### LESETEXT
Von solchen Brüchen sind aber nicht nur Sporttreibende betroffen. Das Risiko steigt auch mit dem Alter, bei einer verminderten Knochendichte (Osteoporose), bei Krankheiten wie Osteogenesis imperfecta (die sogenannte "Glasknochenkrankheit") oder paradoxerweise auch bei der langzeitigen Einnahme bestimmter Osteoporose-Medikamente.

Selbstreparatur

Weil sich die Risse mit klassischen Röntgenaufnahmen nicht nachweisen lassen, sind die Mechanismen ihrer Entstehung und Ausbreitung in der komplexen Mikrostruktur des Knochens weitgehend unbekannt. Experimente mit lebenden Tieren sind deshalb die einzige Möglichkeit, Genaueres über diese Risse sowie die Widerstandskraft und Selbstreparatur der Knochen zu erfahren.

Claire Acevedo wählte als Studienobjekt die Maus. "Zwar wäre die Mikrostruktur der Knochen von Schweinen oder Hunden derjenigen von Menschen ähnlicher", räumt die Forscherin ein. "Die Experimente wären jedoch viel schwieriger und zeitaufwändiger gewesen als mit den Nagern. Die Tierversuche wurden in Zusammenarbeit mit der AO Foundation in Davos und der ETH Lausanne durchgeführt. In einer ersten Testserie mit toten Mäusen konnten die Parameter zur Widerstandsfähigkeit des Schienbeins bei zyklischen Krafteinwirkungen bestimmt werden, wie sie bei der täglichen Belastung des Skeletts beim Sport auftreten.
######
◆ **IHRE AUFGABE**
Nennen Sie die beiden Einrichtungen, mit denen die Tierversuche laut Lesetext zusammen durchgeführt wurden. Stützen Sie sich ausschließlich auf den Lesetext.
### VORLIEGENDES MATERIAL
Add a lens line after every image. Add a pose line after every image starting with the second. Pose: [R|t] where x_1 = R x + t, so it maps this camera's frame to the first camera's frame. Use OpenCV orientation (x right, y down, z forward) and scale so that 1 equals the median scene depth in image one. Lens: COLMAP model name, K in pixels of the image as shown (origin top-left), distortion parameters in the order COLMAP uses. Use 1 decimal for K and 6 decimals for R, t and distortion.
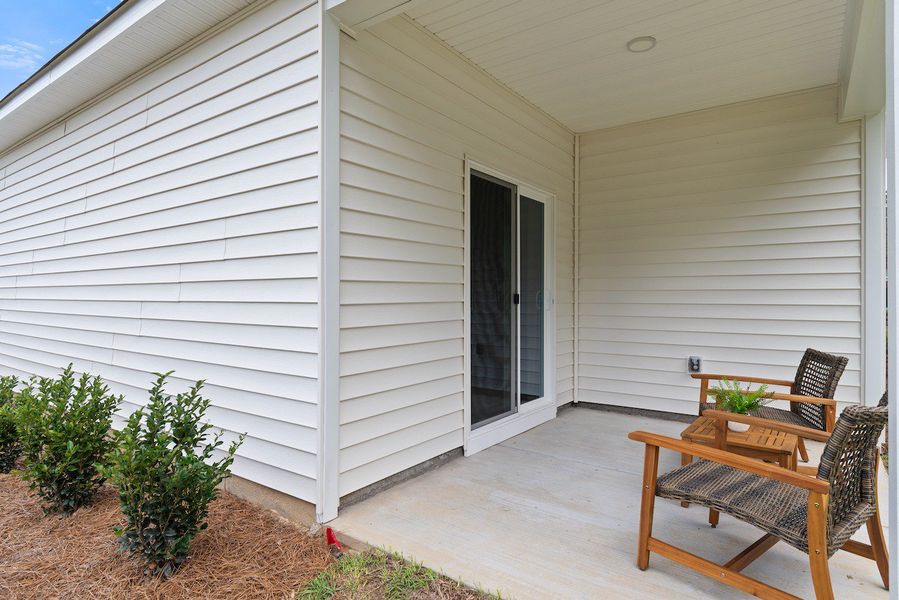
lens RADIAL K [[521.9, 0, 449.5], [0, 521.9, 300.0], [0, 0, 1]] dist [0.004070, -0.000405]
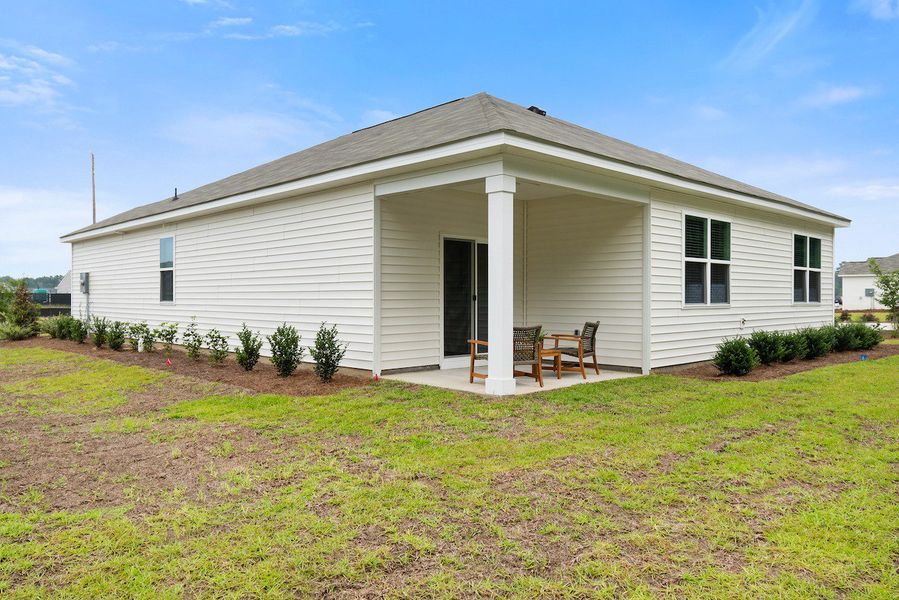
######
### VORLIEGENDES MATERIAL
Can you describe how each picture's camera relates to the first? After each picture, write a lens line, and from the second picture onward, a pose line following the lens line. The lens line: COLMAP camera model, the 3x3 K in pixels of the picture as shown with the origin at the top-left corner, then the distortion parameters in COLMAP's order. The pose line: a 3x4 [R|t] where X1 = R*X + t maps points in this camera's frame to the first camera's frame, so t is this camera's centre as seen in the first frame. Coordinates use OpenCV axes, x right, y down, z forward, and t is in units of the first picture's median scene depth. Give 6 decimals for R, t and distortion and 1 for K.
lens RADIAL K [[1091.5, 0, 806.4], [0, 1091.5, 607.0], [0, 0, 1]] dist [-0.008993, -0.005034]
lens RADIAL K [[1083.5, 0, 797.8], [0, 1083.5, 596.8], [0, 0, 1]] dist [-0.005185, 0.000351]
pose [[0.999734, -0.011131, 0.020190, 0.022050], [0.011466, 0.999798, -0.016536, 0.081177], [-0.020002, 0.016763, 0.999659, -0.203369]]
######
◆ **ERWARTETE ANTWORT**
Die AO Foundation in Davos und die ETH Lausanne.